Glibc Unicode 7.0
Summary
We are updating Glibc Unicode data from Unicode 5.1 to Unicode 7.0 version. It took a long time, since there was not much documentation on how to update Unicode data and also there was the chance of loosing backward compatibility. Most of the issues are resolved now and patches are ready for inclusion. This update adds around 8000 supported characters in Glibc, and also corrects the Unicode data of many characters per the latest Unicode standard.
Owner
- Name: Mike Fabian Pravin Satpute Siddhesh Poyarekar
- Email: mfabian At redhat DOT com, pravins At fedoraproject DOT org, spoyarek AT redhat DOT com
- Release notes owner:
Current status
Detailed Description
In this update we are planning to update Glibc's Unicode locale data— character map and LC_CTYPE information— to Unicode version 7.0. This data is used almost in all locales and is going to affect all applications using these locales. It is a system wide change since it impacts glibc and application dependent on it. Glibc provides two files for Unicode data, UTF-8 and i18n. The UTF-8 file provides information about CHARMAP and WIDTH for Unicode characters. i18n file provides CTYPE (uppercase, lowercase, punctuation, etc.) information for all Unicode characters. This has not been updated for a long time due to incomplete documentation and also the possible chance of loosing backward compatibility. Work has been started on this 5-6 months back, and now most of the issues are resolved.

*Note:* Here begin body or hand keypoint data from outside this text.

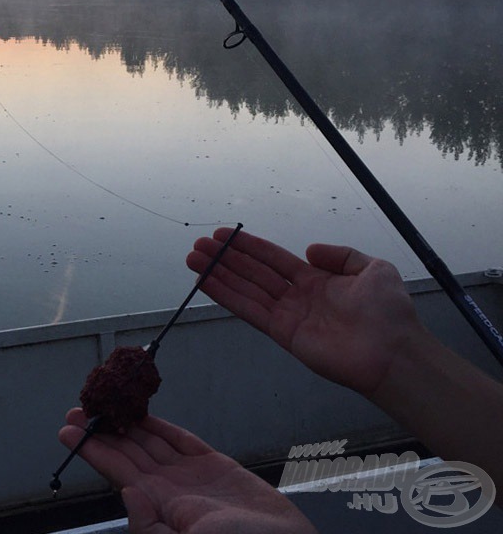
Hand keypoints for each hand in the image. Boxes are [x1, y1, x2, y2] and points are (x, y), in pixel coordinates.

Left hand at [58, 409, 315, 533]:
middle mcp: (168, 493)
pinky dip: (162, 427)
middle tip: (76, 409)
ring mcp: (191, 479)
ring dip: (125, 424)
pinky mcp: (215, 468)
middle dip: (101, 432)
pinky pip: (181, 441)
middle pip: (127, 455)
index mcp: (158, 511)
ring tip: (100, 404)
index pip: (115, 474)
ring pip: (150, 444)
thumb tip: (127, 493)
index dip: (92, 451)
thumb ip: (152, 527)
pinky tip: (142, 414)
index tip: (67, 432)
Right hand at [186, 227, 427, 395]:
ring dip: (218, 274)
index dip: (248, 246)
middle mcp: (296, 296)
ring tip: (193, 260)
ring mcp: (287, 315)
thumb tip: (309, 250)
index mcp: (316, 280)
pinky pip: (249, 311)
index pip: (273, 259)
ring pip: (245, 289)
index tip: (223, 235)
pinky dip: (226, 296)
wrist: (394, 352)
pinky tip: (206, 283)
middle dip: (225, 258)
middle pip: (253, 272)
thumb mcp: (374, 269)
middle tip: (198, 245)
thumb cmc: (389, 312)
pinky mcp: (282, 334)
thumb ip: (341, 255)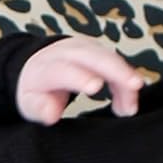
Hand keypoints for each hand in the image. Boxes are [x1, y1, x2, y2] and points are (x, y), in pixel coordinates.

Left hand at [16, 36, 144, 124]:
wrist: (37, 67)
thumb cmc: (36, 90)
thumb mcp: (28, 103)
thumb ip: (38, 108)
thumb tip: (50, 113)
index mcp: (45, 67)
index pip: (63, 69)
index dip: (79, 77)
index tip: (95, 87)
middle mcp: (67, 52)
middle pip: (93, 57)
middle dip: (116, 69)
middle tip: (134, 85)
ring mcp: (84, 49)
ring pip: (110, 59)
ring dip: (125, 80)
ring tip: (130, 108)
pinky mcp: (98, 51)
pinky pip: (117, 64)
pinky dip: (126, 82)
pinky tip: (129, 103)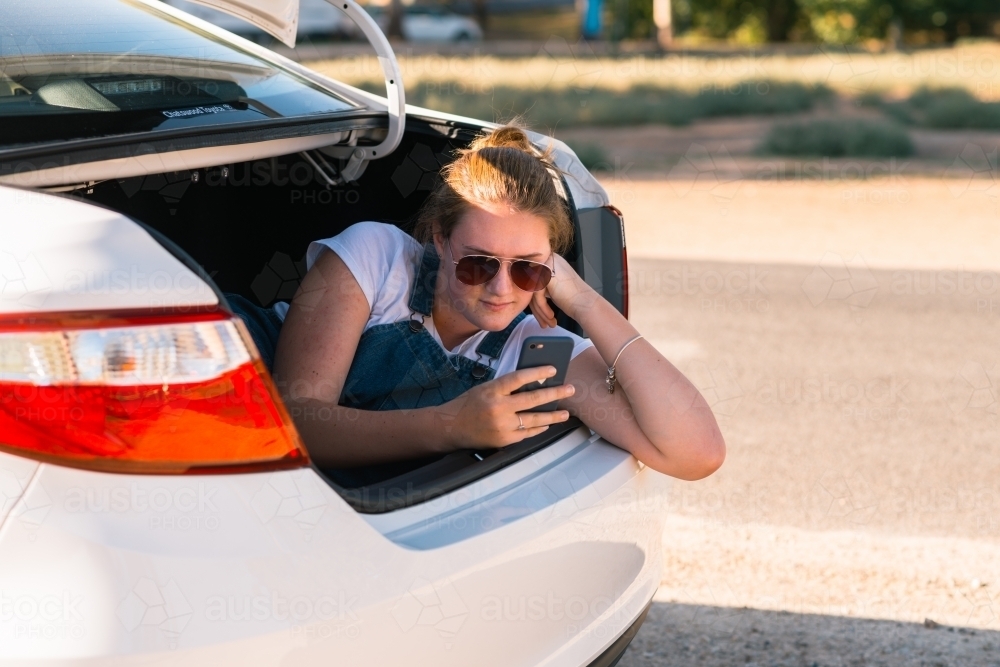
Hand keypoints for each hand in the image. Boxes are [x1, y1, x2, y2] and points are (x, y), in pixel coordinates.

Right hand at [438, 366, 574, 448]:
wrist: (451, 427)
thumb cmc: (469, 404)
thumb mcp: (485, 388)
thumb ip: (506, 387)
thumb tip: (534, 383)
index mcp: (493, 390)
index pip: (520, 378)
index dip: (538, 372)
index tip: (553, 370)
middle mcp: (498, 408)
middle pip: (533, 400)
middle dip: (555, 394)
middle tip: (570, 390)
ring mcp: (502, 426)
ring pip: (534, 419)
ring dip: (553, 416)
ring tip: (565, 412)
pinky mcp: (504, 439)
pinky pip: (527, 433)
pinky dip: (538, 428)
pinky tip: (547, 424)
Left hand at [529, 254, 597, 327]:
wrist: (586, 302)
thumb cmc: (574, 297)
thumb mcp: (553, 286)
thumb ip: (539, 284)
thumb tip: (523, 289)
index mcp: (549, 260)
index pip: (533, 280)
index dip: (534, 300)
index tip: (538, 314)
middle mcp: (547, 259)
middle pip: (532, 286)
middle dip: (536, 307)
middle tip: (542, 321)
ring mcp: (547, 266)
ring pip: (533, 293)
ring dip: (539, 311)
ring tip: (547, 323)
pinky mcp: (546, 276)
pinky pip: (537, 296)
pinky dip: (543, 309)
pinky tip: (551, 317)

Relevant bugs in upstream for more information.
Github repo for scripts.
Benefit to Fedora
With this change, users and developers of Fedora will get Unicode 7.0 support through Glibc. Though we are upgrading from Unicode 5.1 to 7.0, users will get an updated Unicode data from Glibc locales. No new functionality is added. Fedora is the leading distribution when it comes to internationalization. By including this change, Fedora users and developers will get the latest Unicode locale data.
Scope
- Proposal owners:
1. Writing scripts for generating UTF-8 and i18n files from Unicode character database. 2. Preparing patch for UTF-8 and i18n files. 3. Preparing backward compatibility report. 4. Applying patches to Fedora. 5. Testing whether does it breaks anything around.
- Other developers: This change will impact glibc and all applications that use locales. Other Developers do not need to make any changes from their end, but they need to watch how their application behaves with improved localedata. We need proper testing to see that it does not break any application.

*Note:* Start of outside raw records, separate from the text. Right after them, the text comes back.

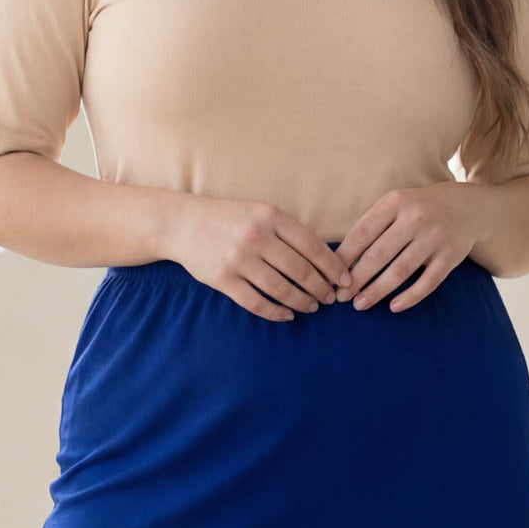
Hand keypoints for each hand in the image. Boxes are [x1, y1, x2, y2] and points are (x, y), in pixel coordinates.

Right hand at [164, 197, 352, 322]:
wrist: (182, 223)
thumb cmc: (229, 218)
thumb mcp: (261, 212)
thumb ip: (289, 232)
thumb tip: (326, 260)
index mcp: (271, 216)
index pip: (313, 246)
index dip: (334, 268)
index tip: (346, 281)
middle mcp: (256, 237)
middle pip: (301, 271)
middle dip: (321, 289)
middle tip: (331, 298)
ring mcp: (238, 259)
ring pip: (282, 290)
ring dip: (302, 302)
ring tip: (312, 307)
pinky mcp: (223, 280)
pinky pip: (257, 303)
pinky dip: (277, 313)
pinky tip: (287, 315)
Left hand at [334, 184, 477, 312]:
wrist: (470, 206)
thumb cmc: (421, 208)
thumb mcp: (397, 204)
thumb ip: (373, 224)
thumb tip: (341, 259)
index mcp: (396, 202)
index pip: (362, 232)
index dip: (344, 257)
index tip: (331, 276)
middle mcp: (416, 218)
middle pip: (378, 254)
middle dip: (356, 279)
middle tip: (341, 297)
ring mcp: (435, 237)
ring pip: (400, 271)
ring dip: (377, 291)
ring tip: (360, 304)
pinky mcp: (451, 256)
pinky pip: (428, 282)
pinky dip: (410, 297)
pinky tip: (393, 307)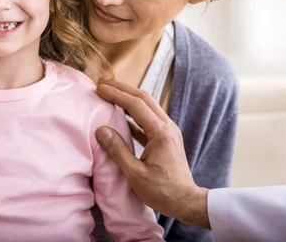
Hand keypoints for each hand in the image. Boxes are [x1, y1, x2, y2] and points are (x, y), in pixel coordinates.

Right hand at [95, 78, 210, 228]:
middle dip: (122, 88)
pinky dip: (134, 114)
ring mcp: (168, 131)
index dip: (116, 94)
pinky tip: (121, 116)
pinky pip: (148, 119)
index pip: (136, 105)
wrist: (185, 201)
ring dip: (128, 98)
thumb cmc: (161, 191)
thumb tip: (101, 130)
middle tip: (102, 83)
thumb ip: (118, 150)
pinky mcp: (166, 138)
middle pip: (144, 98)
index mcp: (160, 132)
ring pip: (147, 106)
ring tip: (109, 93)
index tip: (99, 87)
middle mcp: (167, 126)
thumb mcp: (135, 174)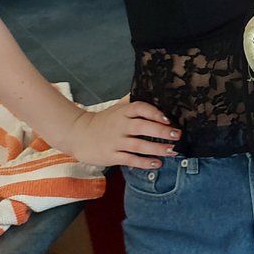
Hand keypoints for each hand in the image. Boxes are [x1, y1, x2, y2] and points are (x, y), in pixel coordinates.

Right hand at [54, 99, 179, 168]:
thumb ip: (135, 102)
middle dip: (161, 131)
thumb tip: (155, 90)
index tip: (168, 118)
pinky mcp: (111, 156)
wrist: (77, 134)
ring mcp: (115, 142)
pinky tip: (157, 163)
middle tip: (177, 135)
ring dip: (157, 149)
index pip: (139, 108)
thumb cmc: (104, 120)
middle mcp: (120, 126)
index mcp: (123, 112)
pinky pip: (130, 159)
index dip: (154, 112)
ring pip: (138, 145)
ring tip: (172, 151)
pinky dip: (144, 162)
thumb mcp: (118, 108)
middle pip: (141, 127)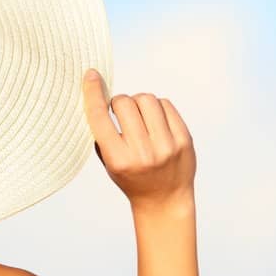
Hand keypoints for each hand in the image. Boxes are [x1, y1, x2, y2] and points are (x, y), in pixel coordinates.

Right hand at [83, 69, 194, 210]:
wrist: (164, 200)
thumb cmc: (130, 178)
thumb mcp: (109, 163)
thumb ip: (102, 134)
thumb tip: (98, 96)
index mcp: (118, 159)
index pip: (100, 118)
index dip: (94, 93)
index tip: (91, 75)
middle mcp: (142, 153)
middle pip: (125, 103)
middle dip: (119, 102)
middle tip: (120, 112)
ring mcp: (166, 146)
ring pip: (147, 100)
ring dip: (138, 102)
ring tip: (139, 116)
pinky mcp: (184, 140)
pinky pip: (166, 105)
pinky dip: (156, 107)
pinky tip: (154, 121)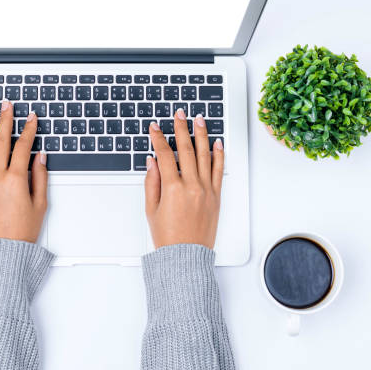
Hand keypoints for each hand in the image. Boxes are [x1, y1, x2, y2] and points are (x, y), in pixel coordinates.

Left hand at [0, 100, 47, 241]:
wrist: (3, 252)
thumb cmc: (22, 232)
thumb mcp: (40, 204)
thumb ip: (40, 177)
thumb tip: (39, 157)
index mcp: (15, 180)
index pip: (22, 147)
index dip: (28, 129)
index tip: (31, 118)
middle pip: (1, 141)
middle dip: (5, 120)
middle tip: (7, 105)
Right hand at [145, 109, 223, 248]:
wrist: (186, 256)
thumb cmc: (168, 236)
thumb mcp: (151, 209)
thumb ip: (151, 182)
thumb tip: (152, 162)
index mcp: (173, 188)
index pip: (165, 155)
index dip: (158, 138)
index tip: (155, 128)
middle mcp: (192, 186)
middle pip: (187, 149)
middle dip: (181, 128)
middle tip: (179, 114)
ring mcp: (207, 190)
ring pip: (205, 155)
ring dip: (202, 135)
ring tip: (199, 120)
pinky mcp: (216, 196)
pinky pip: (219, 171)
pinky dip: (219, 155)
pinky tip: (217, 142)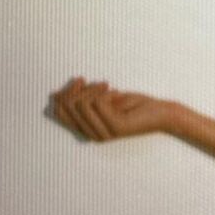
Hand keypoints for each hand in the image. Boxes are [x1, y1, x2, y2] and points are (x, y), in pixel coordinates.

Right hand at [50, 77, 172, 140]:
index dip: (63, 94)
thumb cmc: (133, 105)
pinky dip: (103, 92)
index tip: (79, 80)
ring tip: (107, 86)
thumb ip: (80, 99)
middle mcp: (93, 135)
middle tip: (96, 82)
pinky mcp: (115, 127)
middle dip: (77, 89)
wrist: (161, 112)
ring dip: (93, 89)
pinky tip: (115, 92)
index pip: (60, 113)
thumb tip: (54, 95)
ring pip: (82, 104)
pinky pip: (97, 103)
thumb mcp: (102, 99)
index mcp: (87, 129)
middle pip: (68, 107)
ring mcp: (104, 133)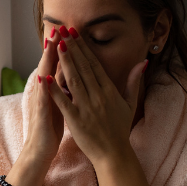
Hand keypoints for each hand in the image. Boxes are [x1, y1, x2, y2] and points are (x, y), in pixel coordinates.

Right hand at [24, 27, 65, 166]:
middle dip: (54, 46)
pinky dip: (43, 88)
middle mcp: (44, 91)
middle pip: (49, 65)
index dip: (64, 47)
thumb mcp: (60, 103)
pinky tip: (44, 77)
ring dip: (46, 60)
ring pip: (43, 77)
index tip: (71, 30)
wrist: (39, 149)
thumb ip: (65, 86)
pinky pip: (41, 100)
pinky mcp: (40, 115)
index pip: (59, 63)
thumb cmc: (51, 126)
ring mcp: (40, 102)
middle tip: (59, 26)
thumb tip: (73, 72)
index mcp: (52, 88)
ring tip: (50, 43)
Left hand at [42, 28, 151, 185]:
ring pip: (74, 80)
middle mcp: (98, 96)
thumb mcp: (129, 104)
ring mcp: (87, 108)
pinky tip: (44, 77)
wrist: (113, 154)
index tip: (76, 33)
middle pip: (84, 68)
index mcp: (109, 91)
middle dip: (73, 48)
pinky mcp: (76, 120)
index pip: (94, 64)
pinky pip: (63, 102)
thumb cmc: (120, 129)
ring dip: (65, 61)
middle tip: (64, 31)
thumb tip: (142, 62)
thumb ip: (133, 82)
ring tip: (58, 44)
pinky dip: (54, 90)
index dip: (84, 48)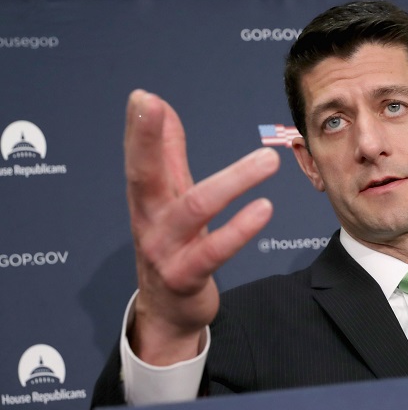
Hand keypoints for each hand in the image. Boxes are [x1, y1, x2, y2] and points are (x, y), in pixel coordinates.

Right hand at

- Release engineering: No work required from Release engineering.
- Policies and guidelines: No, this change does not required any updates to Policies or packaging guideline updates.

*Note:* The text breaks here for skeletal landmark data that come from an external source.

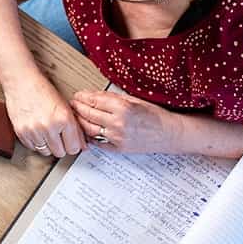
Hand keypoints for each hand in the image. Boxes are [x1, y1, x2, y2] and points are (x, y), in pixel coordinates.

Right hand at [3, 73, 86, 157]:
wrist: (22, 81)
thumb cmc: (42, 90)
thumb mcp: (65, 107)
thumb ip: (75, 128)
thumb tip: (82, 145)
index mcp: (63, 118)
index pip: (74, 148)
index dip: (74, 145)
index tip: (71, 142)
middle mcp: (49, 126)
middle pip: (60, 152)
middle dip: (61, 146)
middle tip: (59, 136)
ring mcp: (33, 130)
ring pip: (46, 152)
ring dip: (48, 145)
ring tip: (47, 132)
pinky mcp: (21, 132)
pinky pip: (32, 148)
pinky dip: (36, 142)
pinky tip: (37, 131)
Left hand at [70, 90, 184, 153]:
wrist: (170, 134)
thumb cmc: (156, 115)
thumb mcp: (135, 100)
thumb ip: (113, 98)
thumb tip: (94, 95)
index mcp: (122, 108)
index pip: (94, 100)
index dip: (83, 97)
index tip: (78, 95)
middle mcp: (118, 123)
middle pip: (88, 113)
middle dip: (78, 107)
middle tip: (73, 103)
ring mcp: (117, 137)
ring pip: (89, 128)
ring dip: (79, 121)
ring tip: (76, 115)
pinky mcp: (118, 148)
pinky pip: (97, 141)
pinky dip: (89, 135)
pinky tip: (85, 130)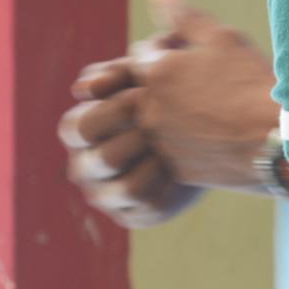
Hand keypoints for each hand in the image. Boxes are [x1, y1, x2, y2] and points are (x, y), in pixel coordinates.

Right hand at [58, 59, 192, 227]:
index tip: (146, 95)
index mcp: (77, 132)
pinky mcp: (132, 215)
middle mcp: (83, 167)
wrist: (211, 129)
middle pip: (105, 159)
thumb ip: (116, 73)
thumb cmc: (169, 94)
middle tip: (170, 122)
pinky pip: (149, 204)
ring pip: (127, 187)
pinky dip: (171, 182)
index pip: (80, 128)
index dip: (115, 111)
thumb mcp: (144, 75)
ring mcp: (105, 195)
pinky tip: (186, 162)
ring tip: (179, 142)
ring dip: (158, 161)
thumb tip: (83, 91)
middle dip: (142, 137)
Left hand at [59, 0, 278, 226]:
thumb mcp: (223, 40)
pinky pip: (171, 149)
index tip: (193, 52)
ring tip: (211, 106)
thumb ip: (187, 20)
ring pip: (156, 119)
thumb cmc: (252, 83)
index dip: (167, 48)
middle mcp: (146, 108)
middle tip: (203, 80)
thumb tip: (160, 1)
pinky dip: (185, 139)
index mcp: (155, 73)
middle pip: (145, 87)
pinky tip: (215, 132)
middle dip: (167, 80)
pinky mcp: (174, 167)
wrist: (278, 139)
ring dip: (174, 110)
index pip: (141, 53)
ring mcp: (158, 141)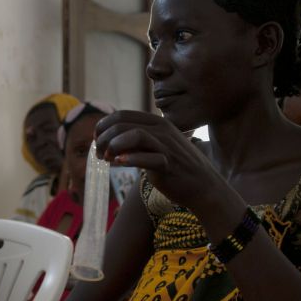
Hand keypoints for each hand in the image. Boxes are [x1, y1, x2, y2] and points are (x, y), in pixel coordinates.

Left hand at [95, 111, 224, 213]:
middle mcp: (162, 130)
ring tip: (107, 158)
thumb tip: (106, 140)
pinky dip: (130, 158)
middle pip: (124, 124)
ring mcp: (166, 146)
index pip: (122, 115)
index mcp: (156, 123)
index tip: (97, 140)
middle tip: (99, 153)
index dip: (104, 126)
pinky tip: (119, 162)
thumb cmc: (174, 166)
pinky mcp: (169, 164)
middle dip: (105, 138)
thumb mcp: (154, 147)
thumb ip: (135, 141)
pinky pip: (147, 157)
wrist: (203, 186)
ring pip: (135, 135)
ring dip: (114, 145)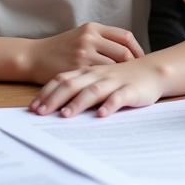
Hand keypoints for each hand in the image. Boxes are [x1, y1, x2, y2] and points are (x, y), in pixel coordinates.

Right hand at [27, 22, 143, 83]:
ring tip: (129, 86)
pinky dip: (109, 85)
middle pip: (124, 52)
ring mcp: (84, 52)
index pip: (125, 36)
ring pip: (114, 67)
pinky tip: (113, 92)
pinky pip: (100, 78)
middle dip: (134, 66)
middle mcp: (90, 37)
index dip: (137, 50)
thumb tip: (125, 51)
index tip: (141, 60)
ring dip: (123, 78)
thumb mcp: (80, 36)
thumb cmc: (59, 48)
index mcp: (93, 28)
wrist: (34, 56)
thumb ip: (100, 40)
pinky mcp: (77, 68)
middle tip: (138, 77)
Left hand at [30, 58, 164, 117]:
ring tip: (65, 115)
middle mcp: (97, 74)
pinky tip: (101, 115)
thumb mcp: (98, 78)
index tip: (33, 107)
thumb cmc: (121, 76)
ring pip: (93, 90)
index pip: (62, 79)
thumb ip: (80, 86)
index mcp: (88, 71)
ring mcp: (113, 81)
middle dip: (54, 99)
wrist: (152, 70)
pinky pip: (118, 97)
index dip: (47, 92)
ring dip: (78, 103)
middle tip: (40, 113)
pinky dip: (109, 105)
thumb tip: (55, 104)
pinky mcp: (130, 89)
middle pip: (72, 85)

Upgrade/compatibility impact
Upgrade will be smooth. Users will get exact things with updated Unicode data.
How To Test
- Glibc includes extensive test-case coverage to test localedata changes.
- This change is affecting Unicode characters, so users will notice little effect on rendering if any.
- Glibc is used by rendering engine for determining the type of characters, so again observe rendering and report if any issue.
- Document section provide detailed report regarding change.
User Experience
- Users and Developers will get support for Unicode standard 7.0 through locales.
Dependencies
- No other RPMs packages depends on this.
- This patch won't be able to make it into glibc upstream release 2.21, so we're going to maintain it as a patch for Fedora 22.
Contingency Plan
- Contingency mechanism: Will drop patches from Glibc build.
- Contingency deadline: Before F22 Beta release eg. Beta freeze.
- Blocks release? No
- Blocks product? product No
Documentation
- This will be available with backward compatibility report.
- Backward compatibility report for UTF-8 file.
- i18n CTYPE file additions [report https://raw.githubusercontent.com/pravins/glibc-i18n/master/report-ctype ]. Its 2.1 MB in size.